Please retype the data below line for line and leave out every picture.

__Material provided__:
* * * * * * * * *

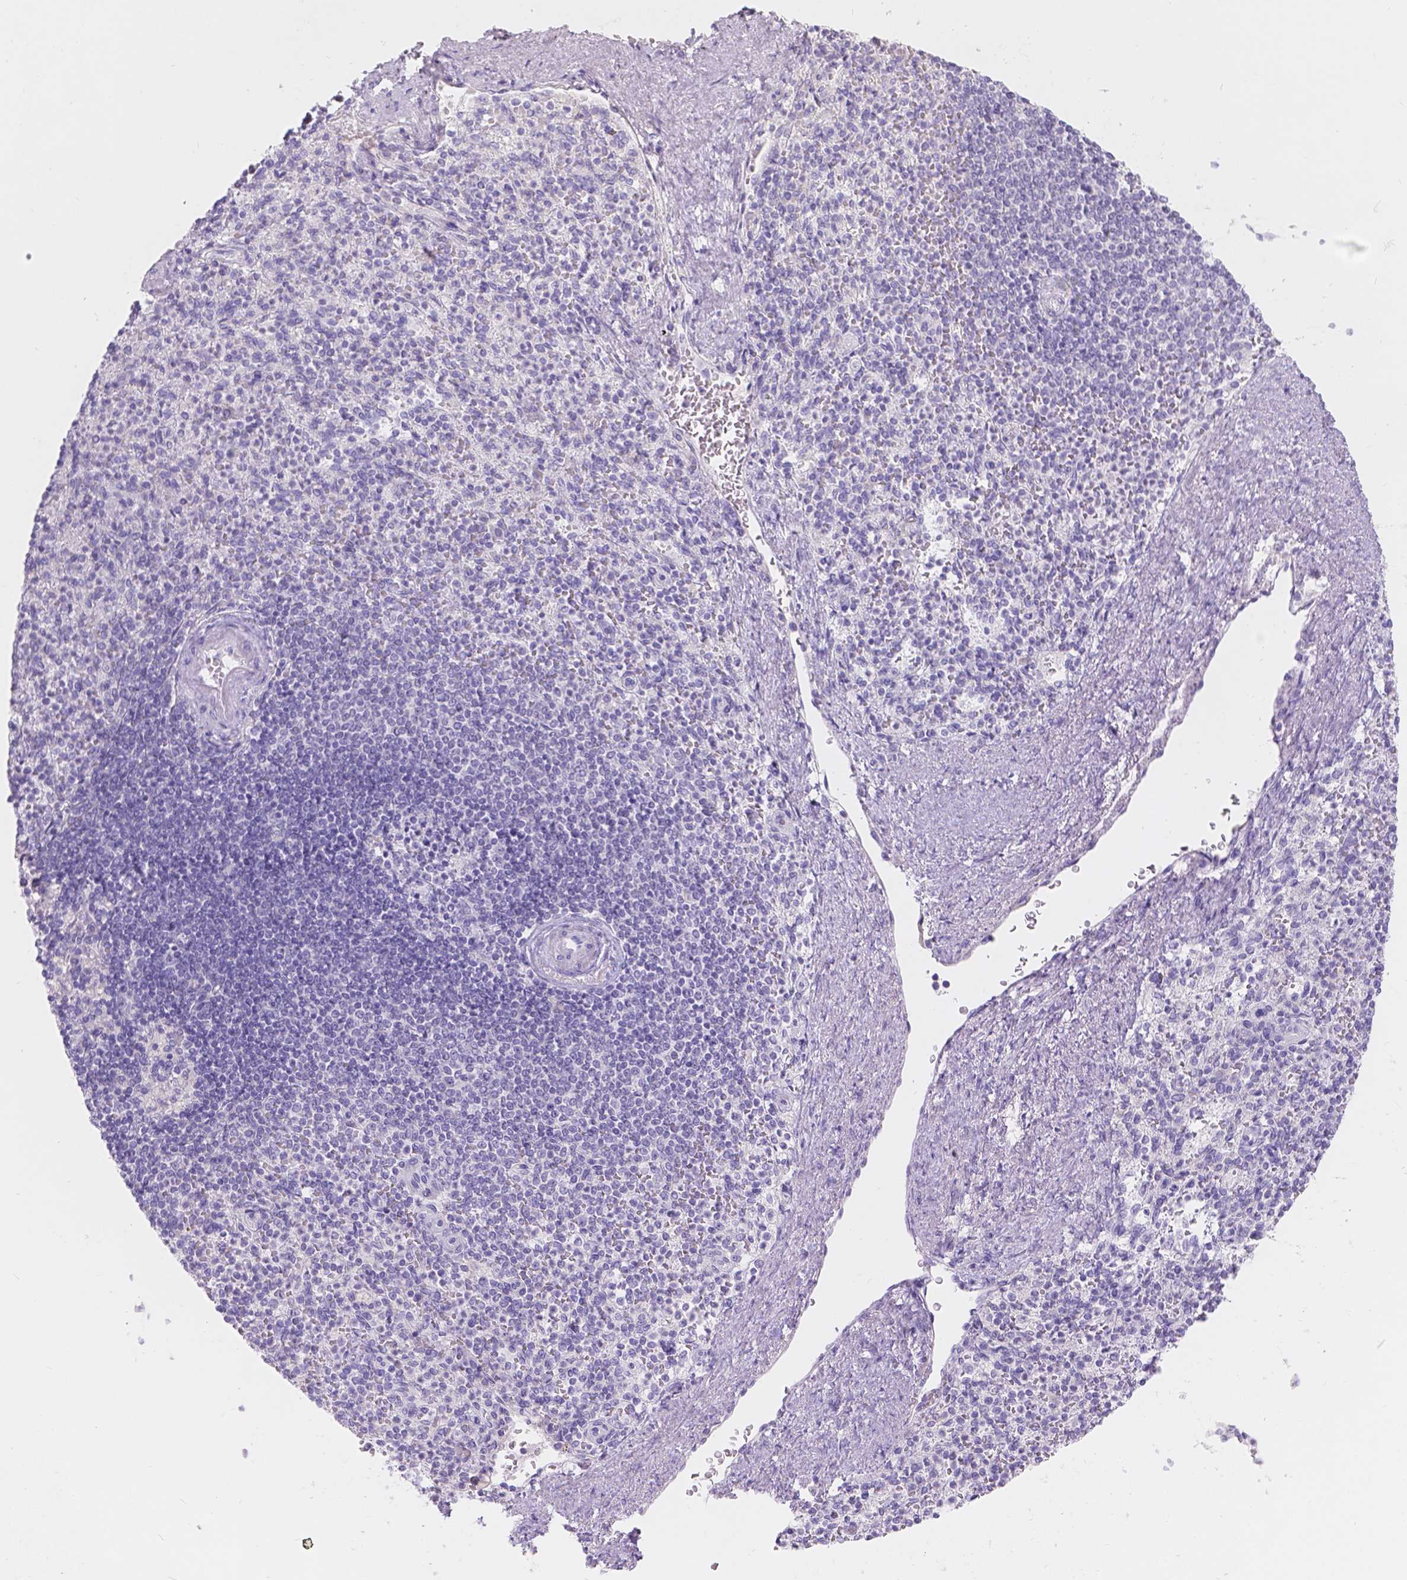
{"staining": {"intensity": "negative", "quantity": "none", "location": "none"}, "tissue": "spleen", "cell_type": "Cells in red pulp", "image_type": "normal", "snomed": [{"axis": "morphology", "description": "Normal tissue, NOS"}, {"axis": "topography", "description": "Spleen"}], "caption": "High power microscopy micrograph of an immunohistochemistry histopathology image of benign spleen, revealing no significant expression in cells in red pulp.", "gene": "HTN3", "patient": {"sex": "female", "age": 74}}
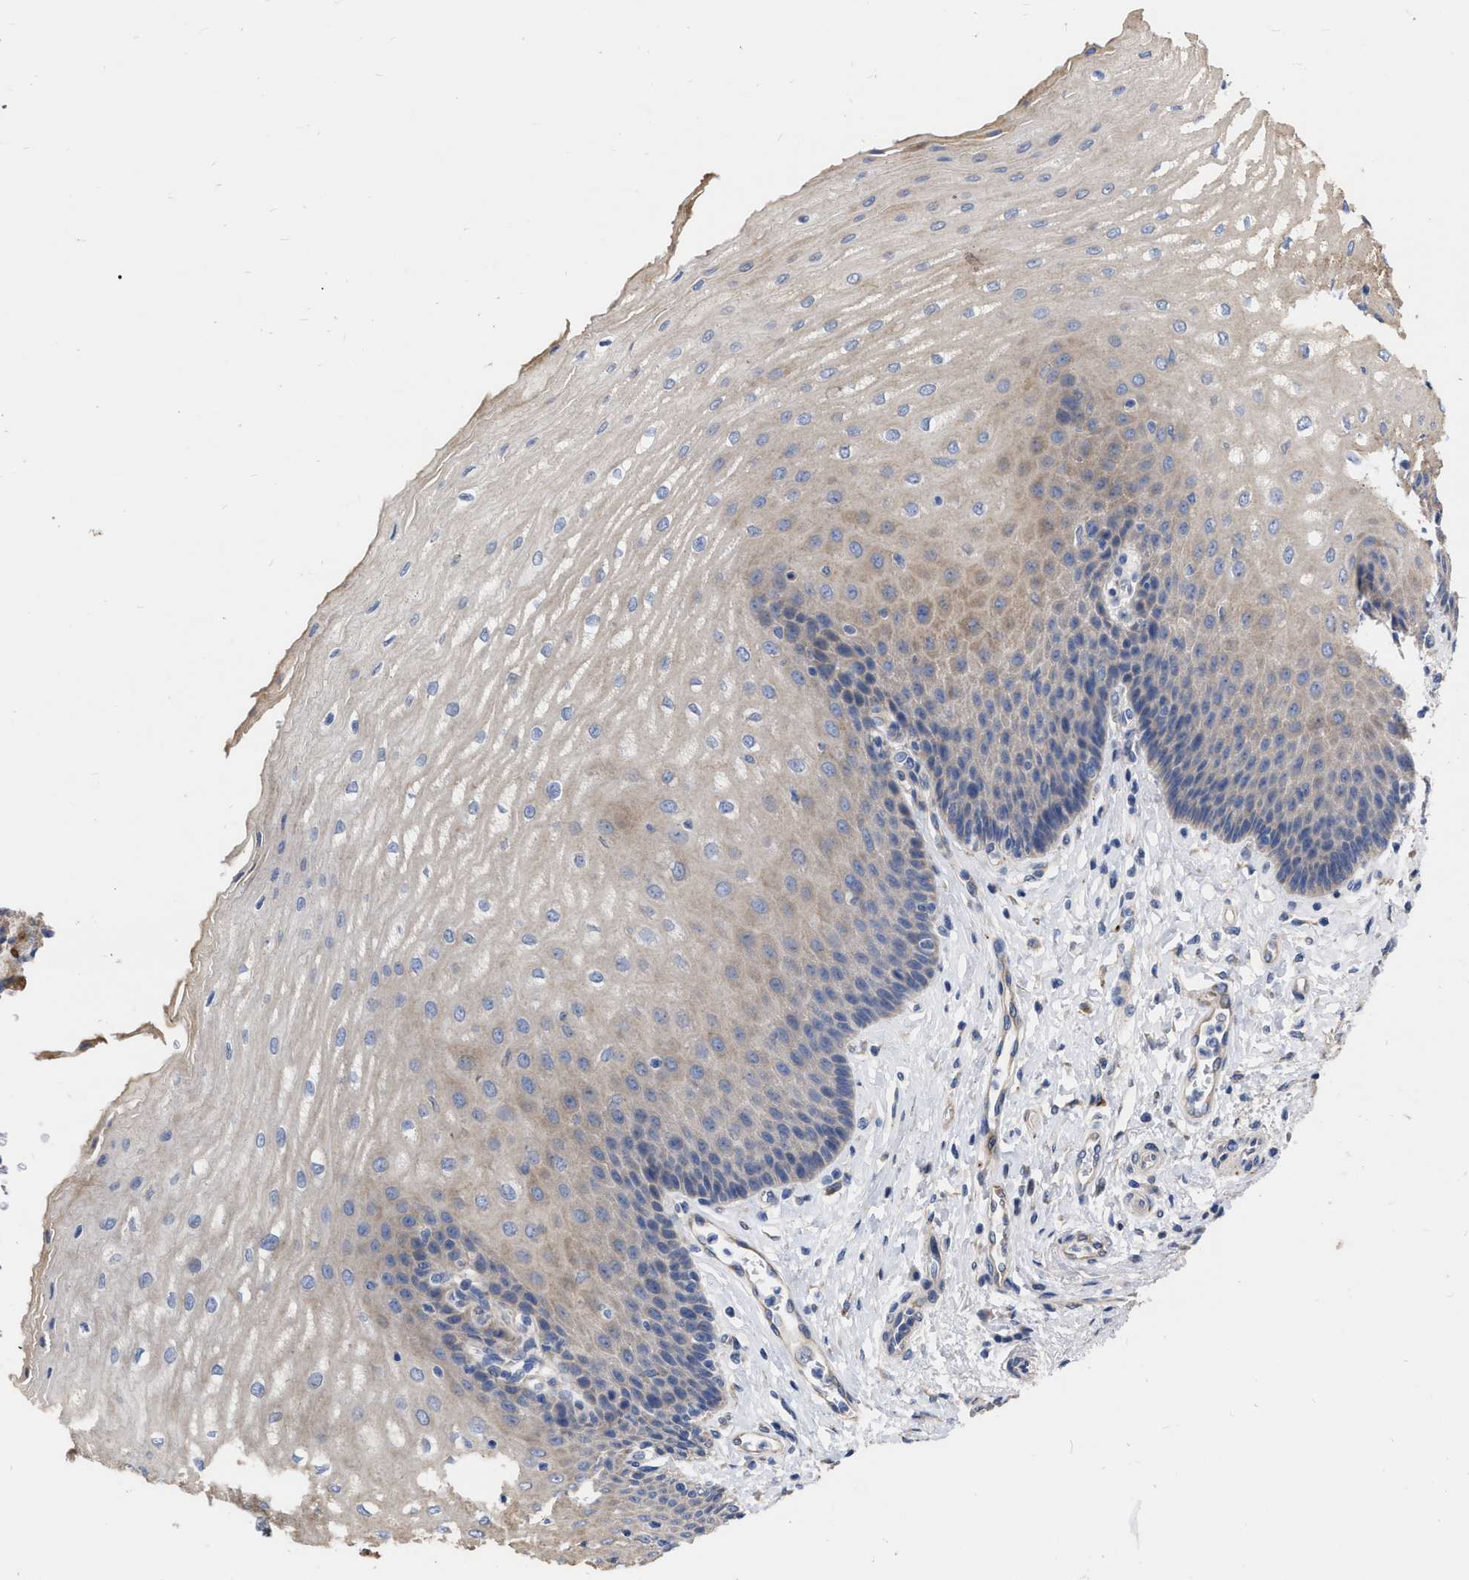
{"staining": {"intensity": "weak", "quantity": "<25%", "location": "cytoplasmic/membranous"}, "tissue": "esophagus", "cell_type": "Squamous epithelial cells", "image_type": "normal", "snomed": [{"axis": "morphology", "description": "Normal tissue, NOS"}, {"axis": "topography", "description": "Esophagus"}], "caption": "The IHC histopathology image has no significant staining in squamous epithelial cells of esophagus. The staining is performed using DAB (3,3'-diaminobenzidine) brown chromogen with nuclei counter-stained in using hematoxylin.", "gene": "MLST8", "patient": {"sex": "male", "age": 54}}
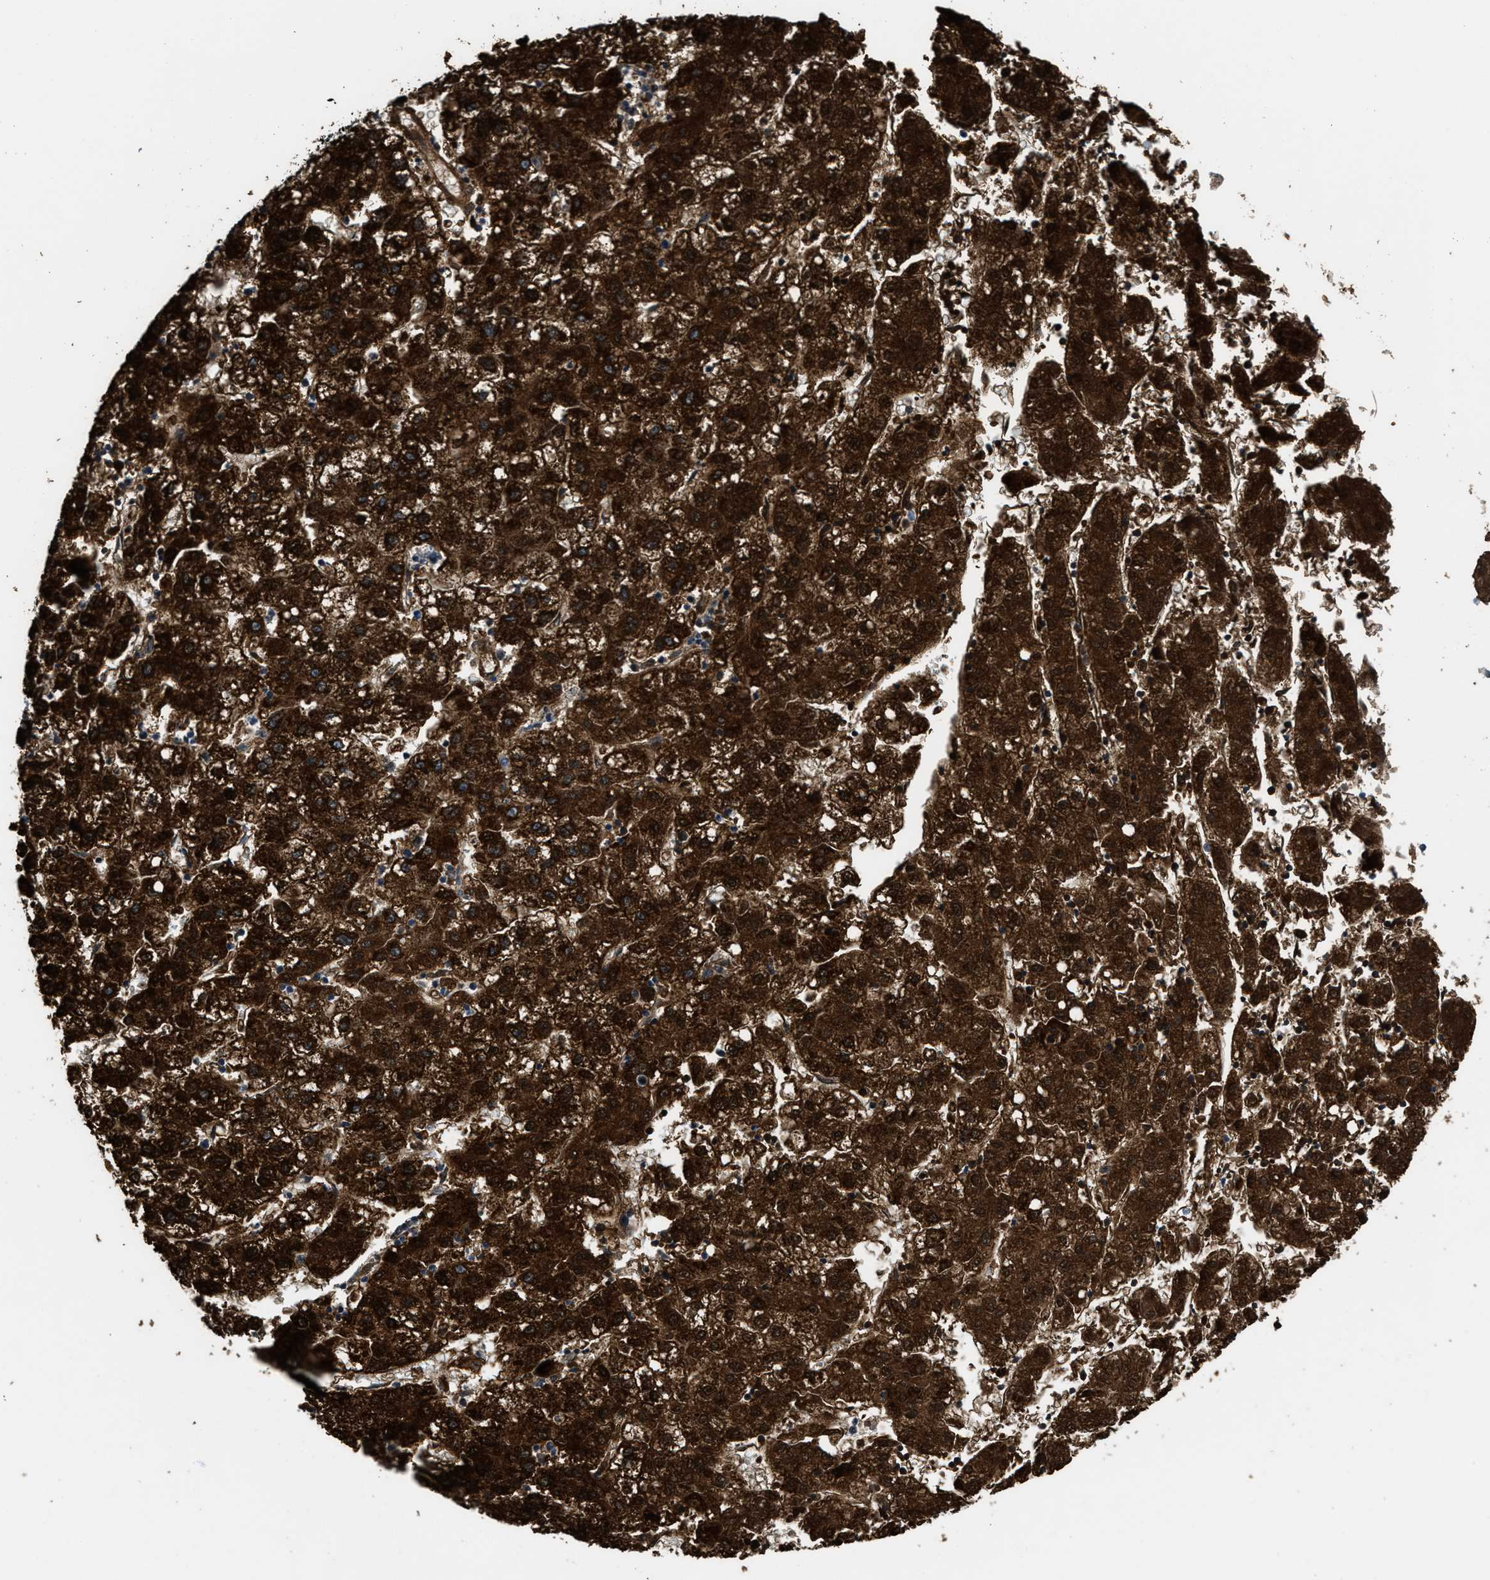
{"staining": {"intensity": "strong", "quantity": ">75%", "location": "cytoplasmic/membranous"}, "tissue": "liver cancer", "cell_type": "Tumor cells", "image_type": "cancer", "snomed": [{"axis": "morphology", "description": "Carcinoma, Hepatocellular, NOS"}, {"axis": "topography", "description": "Liver"}], "caption": "Protein expression analysis of human liver hepatocellular carcinoma reveals strong cytoplasmic/membranous expression in about >75% of tumor cells. (DAB = brown stain, brightfield microscopy at high magnification).", "gene": "HIBADH", "patient": {"sex": "male", "age": 72}}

* * * * * * * * *

__Your solution__:
{"staining": {"intensity": "negative", "quantity": "none", "location": "none"}, "tissue": "spleen", "cell_type": "Cells in red pulp", "image_type": "normal", "snomed": [{"axis": "morphology", "description": "Normal tissue, NOS"}, {"axis": "topography", "description": "Spleen"}], "caption": "High power microscopy micrograph of an immunohistochemistry histopathology image of benign spleen, revealing no significant expression in cells in red pulp.", "gene": "HTN3", "patient": {"sex": "female", "age": 74}}
{"staining": {"intensity": "weak", "quantity": "<25%", "location": "cytoplasmic/membranous"}, "tissue": "esophagus", "cell_type": "Squamous epithelial cells", "image_type": "normal", "snomed": [{"axis": "morphology", "description": "Normal tissue, NOS"}, {"axis": "topography", "description": "Esophagus"}], "caption": "The IHC histopathology image has no significant staining in squamous epithelial cells of esophagus. The staining is performed using DAB (3,3'-diaminobenzidine) brown chromogen with nuclei counter-stained in using hematoxylin.", "gene": "MLST8", "patient": {"sex": "male", "age": 54}}
{"staining": {"intensity": "strong", "quantity": ">75%", "location": "cytoplasmic/membranous"}, "tissue": "liver cancer", "cell_type": "Tumor cells", "image_type": "cancer", "snomed": [{"axis": "morphology", "description": "Carcinoma, Hepatocellular, NOS"}, {"axis": "topography", "description": "Liver"}], "caption": "Protein expression analysis of human liver hepatocellular carcinoma reveals strong cytoplasmic/membranous expression in about >75% of tumor cells. (DAB = brown stain, brightfield microscopy at high magnification).", "gene": "HIBADH", "patient": {"sex": "male", "age": 72}}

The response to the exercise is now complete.